L’operazione è scattata quando i genitori della ragazza (oggi sedicenne), originaria della provincia di Siracusa, hanno trovato sul telefonino della figlia le immagini incriminate. I due hanno chiesto un consiglio all’Associazione Meter di Don Fortunato di Noto che li ha immediatamente diretti alla Polizia Postale di Catania. “Abbiamo ascoltato la giovane – racconta il dirigente Marcello La Bella – e abbiamo effettuato delle verifiche tecniche sullo smartphone: erano state cancellate alcune conversazioni di whatsapp che abbiamo recuperato anche perché erano utili per le indagini”.

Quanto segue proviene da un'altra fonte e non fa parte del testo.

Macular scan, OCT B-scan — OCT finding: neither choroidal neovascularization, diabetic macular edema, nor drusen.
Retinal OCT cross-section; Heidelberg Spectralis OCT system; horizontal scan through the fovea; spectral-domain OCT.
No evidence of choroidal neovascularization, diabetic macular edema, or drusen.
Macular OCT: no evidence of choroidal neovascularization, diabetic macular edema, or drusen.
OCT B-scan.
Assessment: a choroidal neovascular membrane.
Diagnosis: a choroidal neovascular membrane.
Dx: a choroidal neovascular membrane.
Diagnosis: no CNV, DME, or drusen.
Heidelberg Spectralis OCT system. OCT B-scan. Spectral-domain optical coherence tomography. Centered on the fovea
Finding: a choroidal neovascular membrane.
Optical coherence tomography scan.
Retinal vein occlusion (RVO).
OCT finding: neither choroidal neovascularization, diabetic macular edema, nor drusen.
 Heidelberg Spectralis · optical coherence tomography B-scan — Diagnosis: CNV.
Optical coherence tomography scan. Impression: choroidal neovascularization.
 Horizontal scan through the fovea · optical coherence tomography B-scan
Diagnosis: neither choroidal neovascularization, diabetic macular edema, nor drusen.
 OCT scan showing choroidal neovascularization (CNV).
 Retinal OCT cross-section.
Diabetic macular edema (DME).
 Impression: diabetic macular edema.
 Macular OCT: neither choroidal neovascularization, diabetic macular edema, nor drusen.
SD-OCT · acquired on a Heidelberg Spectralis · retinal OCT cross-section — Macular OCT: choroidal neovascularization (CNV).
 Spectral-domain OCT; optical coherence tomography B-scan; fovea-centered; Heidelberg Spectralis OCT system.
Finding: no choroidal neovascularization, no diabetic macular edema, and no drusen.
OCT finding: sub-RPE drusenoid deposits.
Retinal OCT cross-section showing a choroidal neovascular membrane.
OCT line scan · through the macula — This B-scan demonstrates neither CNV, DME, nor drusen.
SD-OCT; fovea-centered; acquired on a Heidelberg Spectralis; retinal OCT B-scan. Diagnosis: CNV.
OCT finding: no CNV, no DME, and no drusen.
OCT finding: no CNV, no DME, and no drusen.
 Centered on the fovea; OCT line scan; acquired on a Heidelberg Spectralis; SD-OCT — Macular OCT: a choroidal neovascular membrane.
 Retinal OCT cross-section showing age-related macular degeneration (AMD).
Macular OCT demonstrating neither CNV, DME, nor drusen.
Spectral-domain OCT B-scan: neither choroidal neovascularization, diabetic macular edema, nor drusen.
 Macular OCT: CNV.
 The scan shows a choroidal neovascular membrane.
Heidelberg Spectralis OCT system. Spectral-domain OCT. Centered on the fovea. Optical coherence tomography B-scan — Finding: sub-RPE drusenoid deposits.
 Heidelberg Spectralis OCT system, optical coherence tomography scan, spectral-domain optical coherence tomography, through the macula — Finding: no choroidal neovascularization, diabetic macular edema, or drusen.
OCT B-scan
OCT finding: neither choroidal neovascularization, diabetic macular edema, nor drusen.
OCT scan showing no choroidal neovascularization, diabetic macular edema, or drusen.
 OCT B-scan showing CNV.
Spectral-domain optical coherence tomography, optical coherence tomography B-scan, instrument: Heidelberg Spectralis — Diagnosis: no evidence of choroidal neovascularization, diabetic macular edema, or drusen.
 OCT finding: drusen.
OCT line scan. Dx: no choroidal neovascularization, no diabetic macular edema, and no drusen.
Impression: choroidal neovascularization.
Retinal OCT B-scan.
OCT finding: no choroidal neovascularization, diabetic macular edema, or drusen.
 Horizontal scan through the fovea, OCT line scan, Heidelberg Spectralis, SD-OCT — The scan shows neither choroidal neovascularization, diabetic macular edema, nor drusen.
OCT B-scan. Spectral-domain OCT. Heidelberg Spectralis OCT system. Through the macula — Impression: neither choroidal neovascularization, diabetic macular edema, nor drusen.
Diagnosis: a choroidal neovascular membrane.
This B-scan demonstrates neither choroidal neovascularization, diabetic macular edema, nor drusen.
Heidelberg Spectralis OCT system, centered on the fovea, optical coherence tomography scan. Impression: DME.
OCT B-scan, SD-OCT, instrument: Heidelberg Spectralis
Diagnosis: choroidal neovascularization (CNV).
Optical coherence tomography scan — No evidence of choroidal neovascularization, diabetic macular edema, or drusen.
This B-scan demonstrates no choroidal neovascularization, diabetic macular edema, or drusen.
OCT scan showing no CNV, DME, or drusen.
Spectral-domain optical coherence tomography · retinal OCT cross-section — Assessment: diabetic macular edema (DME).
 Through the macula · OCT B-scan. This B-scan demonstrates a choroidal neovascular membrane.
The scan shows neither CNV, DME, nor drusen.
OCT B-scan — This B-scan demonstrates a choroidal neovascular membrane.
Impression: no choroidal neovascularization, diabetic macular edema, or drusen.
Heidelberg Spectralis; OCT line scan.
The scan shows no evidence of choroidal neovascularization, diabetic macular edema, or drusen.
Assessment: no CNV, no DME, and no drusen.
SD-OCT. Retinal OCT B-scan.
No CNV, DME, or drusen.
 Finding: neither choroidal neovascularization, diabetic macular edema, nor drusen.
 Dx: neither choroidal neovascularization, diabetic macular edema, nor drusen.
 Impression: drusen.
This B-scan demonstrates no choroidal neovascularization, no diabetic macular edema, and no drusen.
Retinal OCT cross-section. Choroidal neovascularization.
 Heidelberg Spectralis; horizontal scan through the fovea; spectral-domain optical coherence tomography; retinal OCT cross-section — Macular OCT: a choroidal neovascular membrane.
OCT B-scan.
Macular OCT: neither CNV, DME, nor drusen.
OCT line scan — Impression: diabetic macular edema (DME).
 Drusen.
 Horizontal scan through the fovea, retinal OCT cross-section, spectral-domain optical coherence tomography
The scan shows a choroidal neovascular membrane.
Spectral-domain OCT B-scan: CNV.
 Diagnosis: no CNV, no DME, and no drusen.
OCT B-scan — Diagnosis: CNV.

Avviate le indagini, coordinate da Caterina Aiello, procuratore capo dei minorenni e dal pm Silvia Vassallo, e per la Procura dal pm Marisa Scavo, è stato scoperto come le foto “ammiccanti” dell’adolescente erano state scambiate attraverso internet tra più soggetti. Un sistema senza controllo che le ha portate su pc, cellulari e tablet di giovani di tutta Italia. E se nella maggior parte dei casi si trattava di studenti i incensurati, non è stato così per il romano e il milanese coinvolti. Uno dei due era stato arrestato anche per prostituzione minorile. “Questa è la dimostrazione – afferma il procuratore Aiello – che il web non è una zona franca, ma che ci sono molti rischi. I minori devono comprendere i pericoli: immettere su internet foto di parti anche intime, a prescindere dal lato etico e morale, rappresenta un grave rischio per se stessi e per i giovani con cui sono in contatto. Dalle nostre indagini emerge come questa attitudine a scambiare foto tramite cellulare o attraverso piattaforme social sia molto diffusa tra i minori, e questo porta a incentivare i reati di pedopornografia on line. Rischiano – aggiunge –di essere adescati in rete”.

Non solo facebook, dunque, rappresenta un luogo virtuale pieno di insidie. Ma anche i nuovi strumenti di condivisione e messaggistica dei cellulari. Con whatsApp è nato il fenomeno del “sexting”. “E questa operazione è una conferma – dichiara La Bella – di quello che quotidianamente diciamo nei nostri incontri nelle scuole”. L’operazione ha portato a perquisizioni in 16 città italiane: Catania, Siracusa, Ragusa, Palermo, Caltanissetta, Reggio Calabria, Potenza, Avellino, Roma, Reggio Emilia, Lucca, Milano, Torino, Cuneo, Treviso e Venezia. Sono stati sequestrati cellulari, tablet e computer.  E dalle prime verifiche sono state “scovate” le foto dell’adolescente che ha denunciato, ma alcuni degli indagati avevano un vero e proprio archivio di materiale pedopornografico di minori. Immagini che ritraevano adolescenti. Questi file saranno ancora oggetto di analisi da parte della polizia postale di Catania.

Il giovane (maggiorenne) che aveva “indotto” la ragazza siracusana a scambiare con lui le foto osè è stato anche denunciato per violenza privata. Ad un certo punto è arrivato anche a minacciarla affinché gli inviasse, sempre tramite WhatsApp, altre immagini.